Square wave tests were made at 10 kc and at 50 cps. As shown in the accompanying photos of the square wave oscillograms, the 10-kc response is fairly representative of a good control amplifier, and relates actually to the high frequency roll-off measured in the extreme fringe area of the spectrum. The oscillogram also shows, by the way, fairly good transient response. The 50-cps response shows the effect of a "lagging" phase shift which relates to the steep drop in response below 20 cycles and which, again, seems fairly typical of many integrated amplifiers.
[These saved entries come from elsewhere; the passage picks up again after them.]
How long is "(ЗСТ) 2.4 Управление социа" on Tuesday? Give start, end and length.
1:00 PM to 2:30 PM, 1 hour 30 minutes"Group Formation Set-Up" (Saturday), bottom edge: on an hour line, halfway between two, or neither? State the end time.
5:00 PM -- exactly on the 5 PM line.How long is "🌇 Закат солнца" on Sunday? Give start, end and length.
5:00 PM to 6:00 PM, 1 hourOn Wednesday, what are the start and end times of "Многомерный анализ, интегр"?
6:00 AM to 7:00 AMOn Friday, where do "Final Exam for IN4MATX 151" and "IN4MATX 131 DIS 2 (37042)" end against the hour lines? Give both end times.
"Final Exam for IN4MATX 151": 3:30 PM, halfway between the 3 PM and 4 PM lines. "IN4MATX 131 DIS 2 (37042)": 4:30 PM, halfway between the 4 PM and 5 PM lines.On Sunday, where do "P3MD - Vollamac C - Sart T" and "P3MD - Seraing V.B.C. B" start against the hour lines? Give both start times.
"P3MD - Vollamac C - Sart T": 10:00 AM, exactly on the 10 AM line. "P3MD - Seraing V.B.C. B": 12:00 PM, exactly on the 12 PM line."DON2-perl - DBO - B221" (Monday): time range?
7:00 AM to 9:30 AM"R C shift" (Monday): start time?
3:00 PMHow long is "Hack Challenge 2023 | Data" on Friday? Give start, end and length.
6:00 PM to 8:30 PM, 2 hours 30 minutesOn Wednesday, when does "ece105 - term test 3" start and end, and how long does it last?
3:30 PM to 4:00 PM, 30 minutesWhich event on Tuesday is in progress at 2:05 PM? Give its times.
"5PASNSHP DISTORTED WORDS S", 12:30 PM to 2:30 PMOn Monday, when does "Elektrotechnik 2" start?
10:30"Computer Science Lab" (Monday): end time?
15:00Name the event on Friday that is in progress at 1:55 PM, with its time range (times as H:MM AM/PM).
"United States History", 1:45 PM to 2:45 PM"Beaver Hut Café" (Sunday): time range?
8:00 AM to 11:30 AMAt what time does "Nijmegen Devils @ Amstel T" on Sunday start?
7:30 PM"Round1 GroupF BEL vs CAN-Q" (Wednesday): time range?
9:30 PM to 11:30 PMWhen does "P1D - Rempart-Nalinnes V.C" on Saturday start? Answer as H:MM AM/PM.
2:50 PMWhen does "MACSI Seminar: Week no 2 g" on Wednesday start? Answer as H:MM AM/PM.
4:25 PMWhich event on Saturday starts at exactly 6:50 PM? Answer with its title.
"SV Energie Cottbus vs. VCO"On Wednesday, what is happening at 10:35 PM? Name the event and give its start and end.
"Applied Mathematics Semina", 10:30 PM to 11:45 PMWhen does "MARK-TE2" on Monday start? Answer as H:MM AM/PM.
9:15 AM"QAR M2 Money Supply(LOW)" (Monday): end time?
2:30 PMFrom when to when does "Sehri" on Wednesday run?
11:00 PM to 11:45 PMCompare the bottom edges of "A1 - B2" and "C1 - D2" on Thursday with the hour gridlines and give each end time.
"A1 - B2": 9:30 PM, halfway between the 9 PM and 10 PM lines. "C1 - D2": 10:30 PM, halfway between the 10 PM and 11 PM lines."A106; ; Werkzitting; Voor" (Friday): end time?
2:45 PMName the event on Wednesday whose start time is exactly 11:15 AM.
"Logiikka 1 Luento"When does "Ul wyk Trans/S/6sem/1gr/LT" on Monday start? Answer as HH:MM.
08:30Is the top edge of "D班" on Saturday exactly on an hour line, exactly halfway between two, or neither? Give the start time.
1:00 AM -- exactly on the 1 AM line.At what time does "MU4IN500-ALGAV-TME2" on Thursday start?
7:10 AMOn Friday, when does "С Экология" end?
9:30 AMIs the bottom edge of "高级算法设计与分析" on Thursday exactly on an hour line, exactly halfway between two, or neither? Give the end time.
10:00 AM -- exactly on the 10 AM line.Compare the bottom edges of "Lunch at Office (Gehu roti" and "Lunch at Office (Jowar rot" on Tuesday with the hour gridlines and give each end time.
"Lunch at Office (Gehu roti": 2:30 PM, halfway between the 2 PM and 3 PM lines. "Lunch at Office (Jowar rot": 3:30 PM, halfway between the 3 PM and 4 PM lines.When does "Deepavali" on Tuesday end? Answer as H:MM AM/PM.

The LK-72's damping factor was 14.6, indicating good stability with varying loads.

All indications are that the LK-72, with ample power output to drive virtually any speaker system, will per form very well in a home high-fidelity system. Its very low distortion makes for clean, sweet sounds. Not to be overlooked is its compactness, which enables it to be put on a bookshelf or in any cabinet. For those willing to spend the time building it, the LK-72 represents good value on today's market.

How It Went Together

The packaging and instruction manual for the Scott LK-72 kit help make the assembly and wiring of this amplifier painless and even pleasurable. Each stage of the work is carefully explained, wish text and illustrations that leave little or no room for error, and which were obviously prepared with more than a passing sense of humour. There are no outsize "blowups" to hang on the wall, but rather meticulously detailed drawings, in colour, of each stage of the work, and all contained in the manual in the normal sequence of steps used by the builder.

The instructions are prefaced with helpful hints on how to unpack the kit, what tools to select, correct soldering procedures, and so on. For those who are interested, there also is a section explaining how the amplifier operates, stage by stage. All told, this is a neat, attractive, very well-designed kit, and one which gives every assurance of successful completion even in the hands of the inexperienced or first-time kit builder.